14.5 SUMMARY

In this chapter we have drawn together several threads to discuss the firm’s competitive strategy in its market. A competitive strategy should include well-defined quality, pricing, and advertising policies. The firm’s competitive strategy should be oriented to the firm’s objective, which we presume to be the maximization of the EPV of profit over the firm’s time horizon. Given the present participants in the market and the strategies they appear to be following, as well as consideration of its own strengths and weaknesses vis-a-vis those of the other firms, the firm should choose a particular type of strategy to pursue.

There are three generic strategy types—namely, cost-leadership, differentiation, and focus strategies. The two focus strategies are simply more narrowly targeted ver-

sions of the broad-based cost-leadership and differentiation strategies. We called the firm following a differentiation strategy a quality leader, for simplicity of exposition and to emphasize the fact that such a firm essentially competes on a quality basis rather than a price basis.

The type of product, classified as a search, experience, or credence product depending on the cost to consumers of evaluating the quality attributes of the product, was seen to be of major importance. Search products are typically best marketed following a cost-leadership strategy, unless the firm’s product has a unique (or far superior) search attribute that rivals cannot immediately emulate, in which case a differentiation strategy is appropriate (at least temporarily). Experience and credence goods are typically best suited to a differentiation strategy, since these are less easily emulated by rivals, as well as imperfectly evaluated by consumers.

Cost leaders should “cover the bases,” “trim the fat,” and practice product proliferation in the design of their products, particularly if their products are search products. Their products should contain all the necessary quality attributes for a target price-quality point but none in excess of consumer requirements unless these can be provided at no cost. Producing several brand names at once may allow the cost leader to gain a larger share of the market and subsequently reduce costs. Quality leaders should offer a broad product line, offer their products in bundles as well as separately, strive to be first with new features (or respond quickly to emulate rivals), and strive to maintain the consistency of quality in order to build up their brand name advantages.

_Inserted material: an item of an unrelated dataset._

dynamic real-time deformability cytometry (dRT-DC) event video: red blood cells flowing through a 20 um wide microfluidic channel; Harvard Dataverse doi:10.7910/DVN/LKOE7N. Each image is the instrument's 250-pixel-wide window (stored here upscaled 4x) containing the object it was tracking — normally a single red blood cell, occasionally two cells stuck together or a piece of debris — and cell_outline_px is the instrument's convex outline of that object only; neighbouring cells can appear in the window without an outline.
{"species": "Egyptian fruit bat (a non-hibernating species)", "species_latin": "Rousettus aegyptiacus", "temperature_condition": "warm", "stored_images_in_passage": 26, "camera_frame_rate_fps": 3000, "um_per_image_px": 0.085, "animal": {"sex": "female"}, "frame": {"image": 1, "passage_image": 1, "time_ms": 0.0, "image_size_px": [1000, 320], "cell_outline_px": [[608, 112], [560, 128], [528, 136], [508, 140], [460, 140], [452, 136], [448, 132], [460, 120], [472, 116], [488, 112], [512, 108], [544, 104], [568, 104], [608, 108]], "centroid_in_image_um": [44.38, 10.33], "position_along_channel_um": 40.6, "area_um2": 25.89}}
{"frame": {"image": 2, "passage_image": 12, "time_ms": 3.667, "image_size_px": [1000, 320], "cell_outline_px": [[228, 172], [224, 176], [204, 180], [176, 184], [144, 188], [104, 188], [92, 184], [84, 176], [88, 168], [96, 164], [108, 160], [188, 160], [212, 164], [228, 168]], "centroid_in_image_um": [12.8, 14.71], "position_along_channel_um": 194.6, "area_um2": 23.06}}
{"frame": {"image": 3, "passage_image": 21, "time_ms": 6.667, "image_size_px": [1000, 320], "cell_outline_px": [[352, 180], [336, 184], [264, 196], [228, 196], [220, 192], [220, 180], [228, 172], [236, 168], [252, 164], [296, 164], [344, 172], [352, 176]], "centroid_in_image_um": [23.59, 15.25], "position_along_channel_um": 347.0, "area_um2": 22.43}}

Pricing strategies to complement cost leadership include promotional pricing, profit-maximizing price leadership, pricing for sales maximization subject to a minimum profit constraint, and limit pricing, depending on which pricing strategy maximizes the EPV of the firm’s profit over its time horizon. Quality leaders will be more likely to consider product line pricing and bundle pricing, and they will use the short- run pricing rule that best serves the maximization of the EPV of the firm’s profit.

Advertising will tend to be informative for search products and persuasive for experience and credence products. The larger is the ratio of the advertising elasticity to the price elasticity, the larger advertising budgets will be as a proportion of sales revenue. This elasticities rule explains why we see proportionately larger advertising budgets for experience and credence goods as opposed to search goods.

Finally, we noted that a firm considering entry might best gain a foothold, or a small firm attempting to make an above-average profit might more easily do so, if it adopts a focus strategy, serving only a subset of the market with a more specialized product.